Artigo:
-*-*-

A camisa está aberta. Na mão, uma picareta. Tem um ar transtornado, quase de desespero. Está sentado numa pedra, mas a respiração é ofegante — como se quisesse abrir mais a camisa já aberta. Olhe em que direção olhar, o cenário é idêntico e de uma só cor: preto. Está tudo queimado e cada árvore resume-se, agora, a um tronco negro caído para um dos lados. O homem é, porventura, o único ponto de cor naquela imensidão de hectares completamente negra. “O senhor dá-me boleia?”, pediu. Esse “senhor” a quem fazia o pedido era António, engenheiro florestal. Andava por ali, no mato. O cenário criado pelo fogo não era, para ele, novidade. O único elemento novo era aquele homem. Foi o seu ar desorientado que fez o engenheiro parar o jipe 4×4 que conduzia e perguntar-lhe se estava tudo bem, se precisava de ajuda. Assegurou-lhe a boleia: “Dou. Então não dou?”.
Entrou no jipe. Estava manchado de preto — a cor do rasto deixado pelas chamas. “Então, veio ver esta desgraça? Tem para aqui algum bocadinho, também?”, perguntou Arnaut. “Olhe, ilusões”, disparou o homem. Não chegou a saber-lhe o nome, mas ficou a conhecer-lhe a história. O homem a quem dava boleia tinha emigrado para França. Ganhou dinheiro e comprou 50 hectares de terra. A propriedade ardeu toda e o investimento que fez estava, ali, reduzido a cinzas.

-*-*-

Conteúdo dos dados:

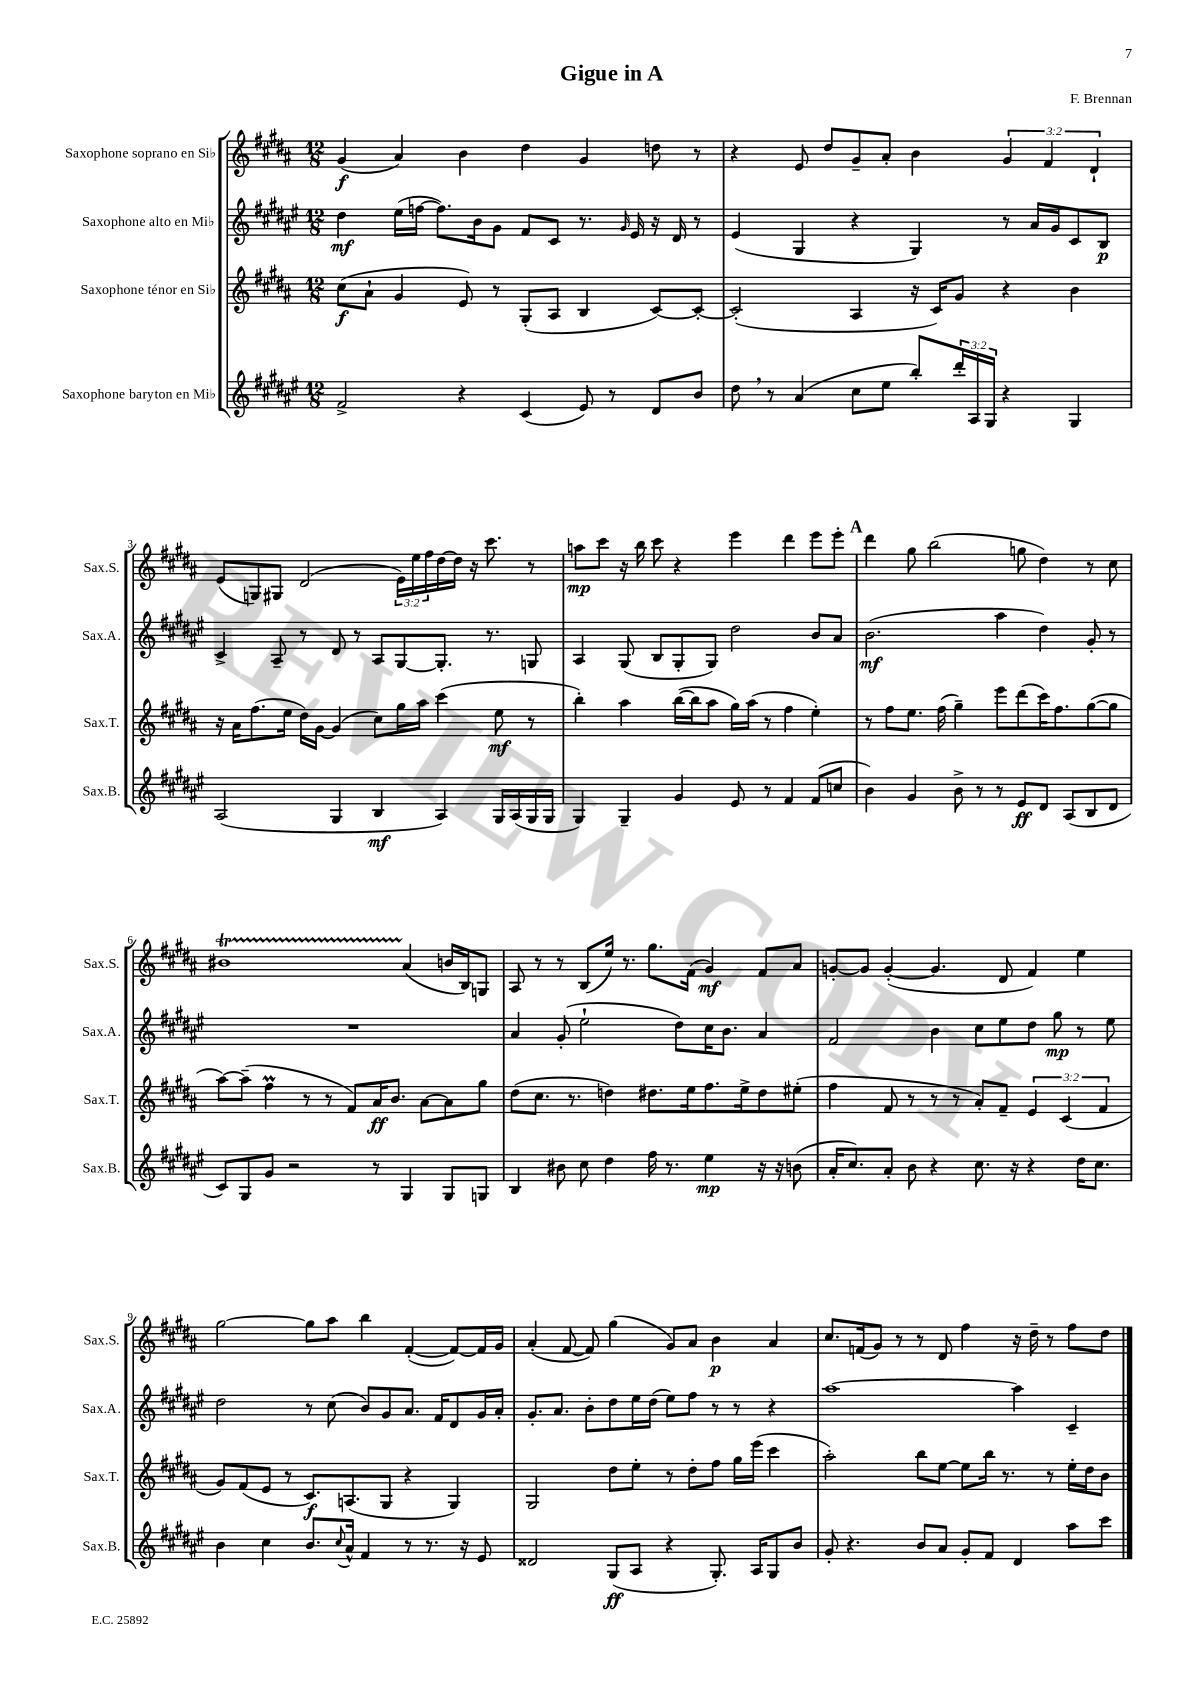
\header { title = "Gigue in A" composer = "F. Brennan" }
<<
\new StaffGroup <<
\new Staff = "s0" \with { instrumentName = "Saxophone soprano en Sib" shortInstrumentName = "Sax.S." } {
    \clef treble \key b \major \numericTimeSignature \time 12/8 \override Staff.TupletNumber.text = #tuplet-number::calc-fraction-text
    gis'4\f( ais'4) b'4 dis''4 gis'4 d''8 r8 |
    r4 e'8 dis''8 gis'8-- ais'8-. b'4 \tuplet 3/2 { gis'4 fis'4 dis'4-! } |
    e'8( g8) gis8 dis'2( \tuplet 3/2 { e'16) e''16 fis''16 } dis''16~ dis''16 r16 cis'''8. r8 |
    a''8\mp cis'''8 r16 b''16 cis'''8 r4 e'''4 dis'''4 e'''8 e'''8-. |
    \mark \markup { \bold "A" } dis'''4 gis''8 b''2( g''8 dis''4) r8 cis''8 |
    bis'1\startTrillSpan ais'4\stopTrillSpan( b'16 b16) g8 |
    ais8 r8 r8 b8( e''16) r8. gis''8. fis'16( gis'4\mf) fis'8 ais'8 |
    g'8~-. g'8 g'4~-.( g'4. dis'8 fis'4) e''4 |
    gis''2~ gis''8 ais''8 b''4 fis'4~-.( fis'8~) fis'16 gis'16 |
    ais'4-.( fis'8~ fis'8) gis''4( gis'8) ais'8 b'4\p ais'4 |
    cis''8. f'16( gis'8) r8 r8 dis'8 fis''4 r16 dis''16-- r8 fis''8 dis''8 \bar "|." |
}
\new Staff = "s1" \with { instrumentName = "Saxophone alto en Mib" shortInstrumentName = "Sax.A." } {
    \clef treble \key fis \major \numericTimeSignature \time 12/8
    dis''4\mf eis''16( f''16~ f''8.) b'16 gis'8 fis'8 cis'8 r8. \grace { gis'16 } eis'16 r16 dis'16 r8 |
    eis'4( gis4 r4 gis4) r8 ais'16 gis'16 cis'8 b8\p |
    cis'4-> ais8-- r8 dis'8 r8 ais8 gis8~ gis8.-. r8. g8 |
    ais4 gis8( b8 gis8-. gis8) dis''2 b'8 ais'8 |
    \mark \markup { \bold "A" } b'2.\mf( ais''4 dis''4) gis'8-. r8 |
    R1. |
    ais'4 gis'8-.( eis''2-! dis''8) cis''16 b'8. ais'4 |
    fis'2 b'4 cis''8 eis''8 dis''8 gis''8\mp r8 eis''8 |
    dis''2 r8 cis''8( b'8) gis'8 ais'8. fis'16 dis'8 gis'16 ais'16-. |
    gis'8.-. ais'8. b'8-. dis''8 eis''16 dis''16( eis''8) fis''8 r8 r8 r4 |
    ais''1~ ais''4 cis'4-- \bar "|." |
}
\new Staff = "s2" \with { instrumentName = "Saxophone ténor en Sib" shortInstrumentName = "Sax.T." } {
    \clef treble \key b \major \numericTimeSignature \time 12/8 \override Staff.TupletNumber.text = #tuplet-number::calc-fraction-text
    cis''8\f( ais'8-! gis'4 e'8) r8 gis8-.( ais8 b4 cis'8~) cis'8~-. |
    cis'2-.( ais4 r16 cis'16) gis'8 r4 b'4 |
    r16 ais'16 fis''8.( e''16 dis''16) gis'16~ gis'4( cis''8) gis''16 ais''16 cis'''4( e''8\mf r8 |
    b''4-.) ais''4 b''16~( b''16 ais''8 gis''16) ais''16( r8 fis''4 e''4-.) |
    \mark \markup { \bold "A" } r8 fis''8 e''8. fis''16( gis''4--) e'''8 dis'''8( cis'''16) fis''8. gis''8~( gis''8 |
    ais''8~) ais''8--( fis''4\prall r8 r8 fis'8) ais'16\ff b'8. ais'8~ ais'8 gis''8 |
    dis''8( cis''8. r8. d''4) dis''8. e''16 fis''8. e''16-> dis''8 eis''8-.( |
    fis''4 fis'8 r8 r8 r8 ais'8-.) fis'8-- \tuplet 3/2 { e'4 cis'4( fis'4 } |
    gis'8) fis'8( e'8 r8 cis'8.\f) a8.( gis8 r4 gis4) |
    gis2 dis''8 e''8-. r8 dis''8-. fis''8 gis''16 e'''16( cis'''4 |
    ais''2-.) b''8 e''8~ e''8 b''16 r8. r8 e''16-. dis''16 b'8 \bar "|." |
}
\new Staff = "s3" \with { instrumentName = "Saxophone baryton en Mib" shortInstrumentName = "Sax.B." } {
    \clef treble \key fis \major \numericTimeSignature \time 12/8 \override Staff.TupletNumber.text = #tuplet-number::calc-fraction-text
    fis'2-> r4 cis'4( eis'8) r8 dis'8 b'8 |
    dis''8 \breathe r8 ais'4( cis''8 eis''8 b''8-.) \tuplet 3/2 { dis'''16-. ais16 gis16 } r4 gis4 |
    ais2( gis4 b4\mf ais4) gis16 ais16( gis16 gis16 |
    gis4) gis4-- gis'4 eis'8 r8 fis'4 fis'8( c''8 |
    \mark \markup { \bold "A" } b'4) gis'4 b'8-> r8 r8 eis'8\ff dis'8 ais8( b8 dis'8 |
    cis'8) gis8 gis'8 r2 r8 gis4 gis8 g8 |
    b4 bis'8 cis''8 dis''4 fis''16 r8. eis''4\mp r16 r16 b'8( |
    ais'16-. cis''8.) ais'8-. b'8 r4 cis''8. r16 r4 dis''16 cis''8. |
    b'4 cis''4 b'8. \appoggiatura { cis''8 } ais'16-^ fis'4 r8 r8. r16 eis'8 |
    disis'2 gis8\ff( ais8 r4 gis8.-.) ais16 gis8 b'8 |
    gis'8-. r4. b'8 ais'8 gis'8-. fis'8 dis'4 ais''8 cis'''8 \bar "|." |
}
>>
>>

-*-*-

Tarefas do exercício:
- a) Pode reescrever o trecho do artigo que vai de "Entrou no jipe." até "reduzido a cinzas.", trocando "jipe" por "carro"?
- b) Como prosseguiria o artigo sobre a terra queimada? Dê-lhe continuação a partir do ponto em que termina.

Respostas do exercício:
- a)
Entrou no carro. Estava manchado de preto — a cor do rasto deixado pelas chamas. “Então, veio ver esta desgraça? Tem para aqui algum bocadinho, também?”, perguntou Arnaut. “Olhe, ilusões”, disparou o homem. Não chegou a saber-lhe o nome, mas ficou a conhecer-lhe a história. O homem a quem dava boleia tinha emigrado para França. Ganhou dinheiro e comprou 50 hectares de terra. A propriedade ardeu toda e o investimento que fez estava, ali, reduzido a cinzas.

- b)
Arnaut parecia tomar as dores do homem a quem deu boleia. Também ele e a sua família tem um prejuízo que “nem” consegue imaginar. Não faz contas. “Se as fizesse, matava-me. Estamos aqui a falar — eu às vezes ainda faço as contas em contos — em centenas de milhares de contos!”, conta o engenheiro ao Observador. Arnaut não consegue disfarçar a angústia. “E eu não vivo aqui!”, diz. Alvares era a terra dos seus avós. “Imagine quando as pessoas estão a falar da sua terra. Imagine o que é pessoas reformadas: o desgraçado que migrou daqui para Lisboa com 20 anos e tudo o que amealhou foi para construir uma casa. Agora chega aqui e vê a casa toda a arder”, desabafa.
Não é preciso imaginar. No café no centro de Alvares, quatro homens de cabelo grisalho — uns têm um copo de vinho na mão, outros uma bengala, outros um boné — conversam entre golos. O ar despreocupado depressa é assolado por uma nuvem de revolta, quase de fúria, assim que o tema dos incêndios é posto em cima da mesa. “Oiça, está tudo abandonado. Há pessoas cujos terrenos já arderam quatro e cinco vezes. Estão fartas de lutar!”, diz um deles, levantando-se de imediato. “O que eu tinha ardeu tudo”, diz outro — este com um sorriso tímido, mas a encolher os ombros.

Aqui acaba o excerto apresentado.